[Transcribed page contents]
= Beginning of Section =

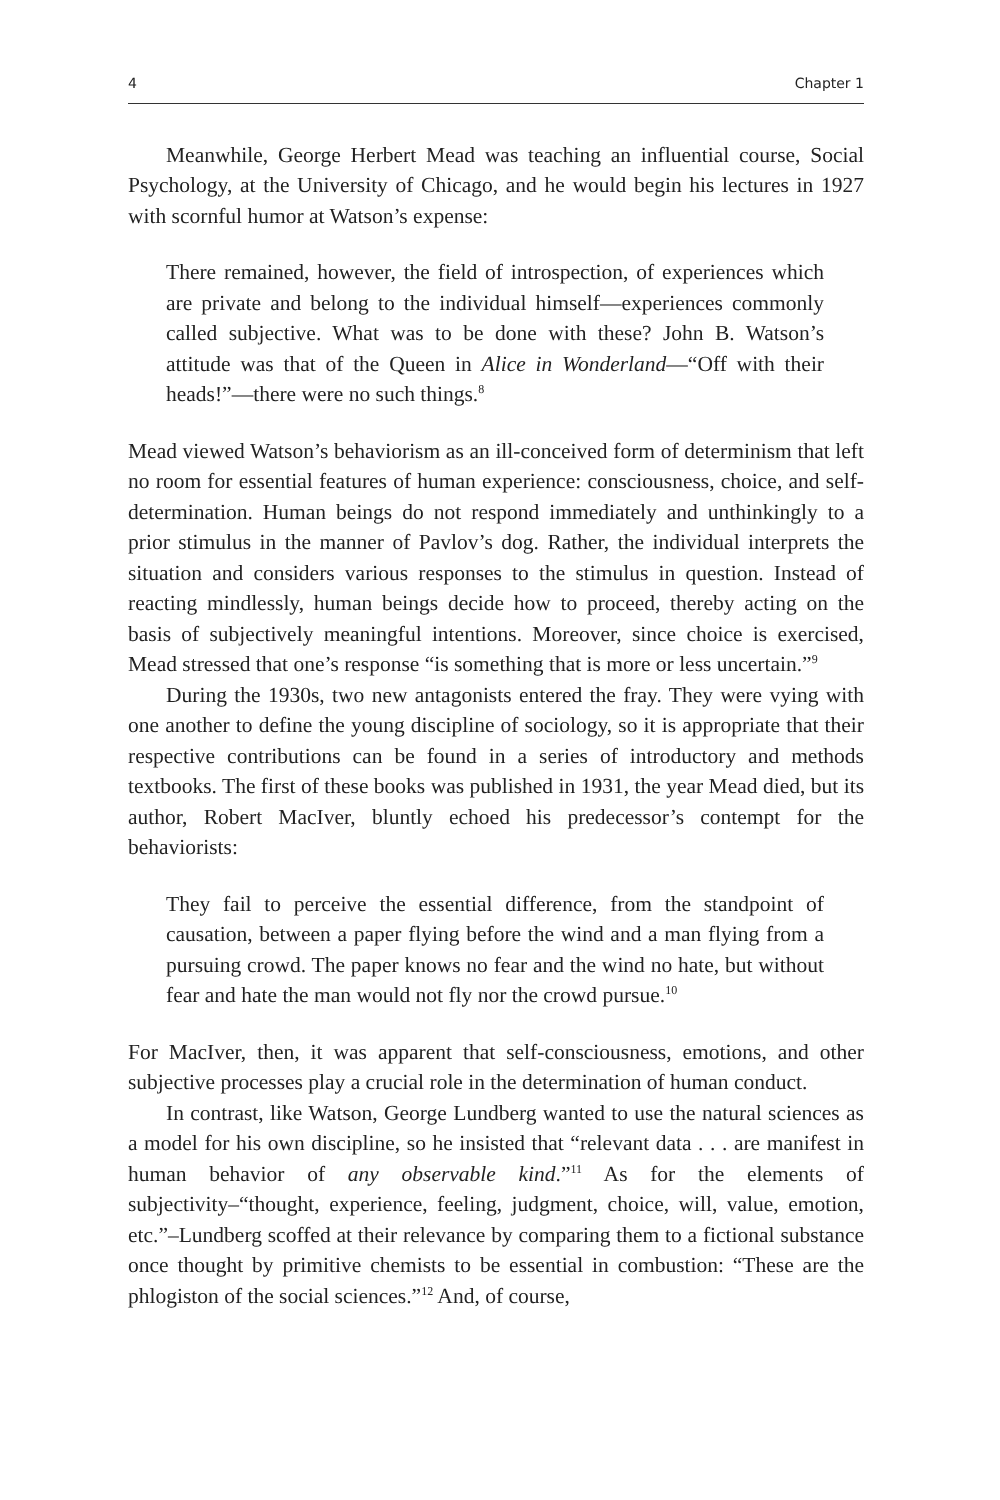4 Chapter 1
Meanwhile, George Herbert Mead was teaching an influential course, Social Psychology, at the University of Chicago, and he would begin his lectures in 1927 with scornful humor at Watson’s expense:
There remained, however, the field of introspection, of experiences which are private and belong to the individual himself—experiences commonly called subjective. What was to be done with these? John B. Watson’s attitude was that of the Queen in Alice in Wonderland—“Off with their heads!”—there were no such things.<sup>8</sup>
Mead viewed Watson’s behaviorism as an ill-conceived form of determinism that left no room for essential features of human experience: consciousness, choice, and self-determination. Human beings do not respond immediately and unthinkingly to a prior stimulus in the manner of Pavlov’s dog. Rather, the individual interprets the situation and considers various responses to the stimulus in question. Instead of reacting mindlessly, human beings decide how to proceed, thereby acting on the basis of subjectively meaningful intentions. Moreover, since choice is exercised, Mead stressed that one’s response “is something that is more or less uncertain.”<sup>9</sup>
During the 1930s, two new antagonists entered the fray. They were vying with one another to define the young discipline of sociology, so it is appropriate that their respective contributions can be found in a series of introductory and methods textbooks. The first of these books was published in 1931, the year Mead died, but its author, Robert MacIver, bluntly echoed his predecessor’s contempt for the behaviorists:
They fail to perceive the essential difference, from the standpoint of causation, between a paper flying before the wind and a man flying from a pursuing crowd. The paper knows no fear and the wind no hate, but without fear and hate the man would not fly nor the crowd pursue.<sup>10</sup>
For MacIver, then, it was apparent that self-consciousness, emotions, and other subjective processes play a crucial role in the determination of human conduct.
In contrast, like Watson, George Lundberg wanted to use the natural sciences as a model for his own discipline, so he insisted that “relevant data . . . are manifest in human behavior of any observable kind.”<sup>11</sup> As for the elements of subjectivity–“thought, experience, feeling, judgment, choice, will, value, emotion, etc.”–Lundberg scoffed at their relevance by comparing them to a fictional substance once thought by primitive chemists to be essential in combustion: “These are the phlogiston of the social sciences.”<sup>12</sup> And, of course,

= End of Section =

Looking through the data above, copy out each line in which the string "MacIver" occurs.

▶ _Answer below_
During the 1930s, two new antagonists entered the fray. They were vying with one another to define the young discipline of sociology, so it is appropriate that their respective contributions can be found in a series of introductory and methods textbooks. The first of these books was published in 1931, the year Mead died, but its author, Robert MacIver, bluntly echoed his predecessor’s contempt for the behaviorists:
For MacIver, then, it was apparent that self-consciousness, emotions, and other subjective processes play a crucial role in the determination of human conduct.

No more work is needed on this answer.